Children are more susceptible to health problems linked with air pollution because routine exposure to traffic fumes can affect lung growth. Exposure to toxic fumes during early development can cause long-term ill health and even premature death. Adults – and especially the elderly – are also at risk from air pollution. The risks include heart problems, the potential development of asthma and emphysema and loss of lung capacity. Air pollution has even been linked to some forms of cancer.

What causes air pollution?

The causes of air pollution are varied. One big historical offender is coal power plants, which are fortunately now in the process of being wound down in the UK. Under the Clean Air Act, all UK coal plants must be closed by 2020. Wood burning stoves are also big offenders, which is why DEFRA bans them from use in some areas – but perhaps not many enough. Fumes from factories also contribute, but the worst single contributor to air pollution in cities is car emissions – especially those from diesel vehicles.

What can be done to tackle air pollution in the UK?

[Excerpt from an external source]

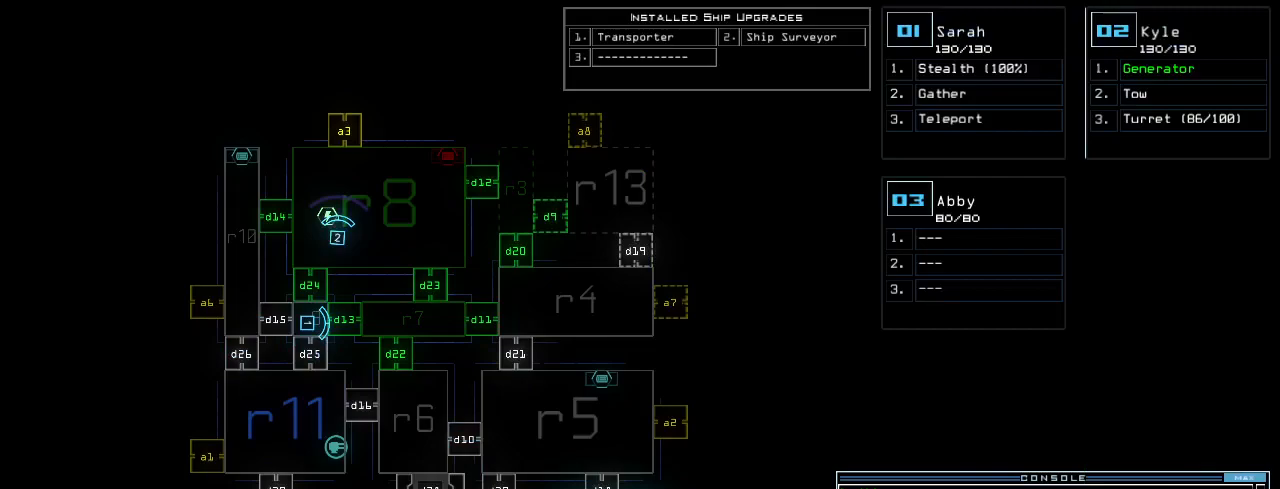
{"keys": [], "events": []}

The Government has not shown a serious enough commitment to tackling this serious problem in the UK. The High Court recently ruled that its current plans to reduce illegal pollution levels were unlawfully inadequate. They are legally obliged to draw out new plans by the end of the month.

We wrote a year ago about our hopes for the new mayor in regards to tackling air pollution.  An announcement today revealed that the mayor will is to take a stand against London’s ‘lethal’ air with a new ‘Ultra Low Emission Zone in central London. Following an extensive public consultation process, Khan is introducing plans to charge the oldest and most polluting vehicles as much as £24 a day to drive within the congestion zone, in an effort to incentivise people to think about buying ‘greener’ car models. Under the new proposals, a new ‘Ultra Low Emission Zone’ will mean cars which do not meet emission standards will pay a considerable extra charge on top of the congestion charge. Electric cars are already excused from the congestion charge.

Arguably, not enough is being done in London, where Sadiq Khan’s plans have centred almost entirely around reducing vehicle emissions. However, bigger measures also need to be taken across the UK. There are plenty of other measures that could be made in order to improve the quality of air – and the quality of life – of people in the UK. Other suggestions include banning completely some of the worst polluting car models, planting more trees and bringing in stricter carbon reduction targets.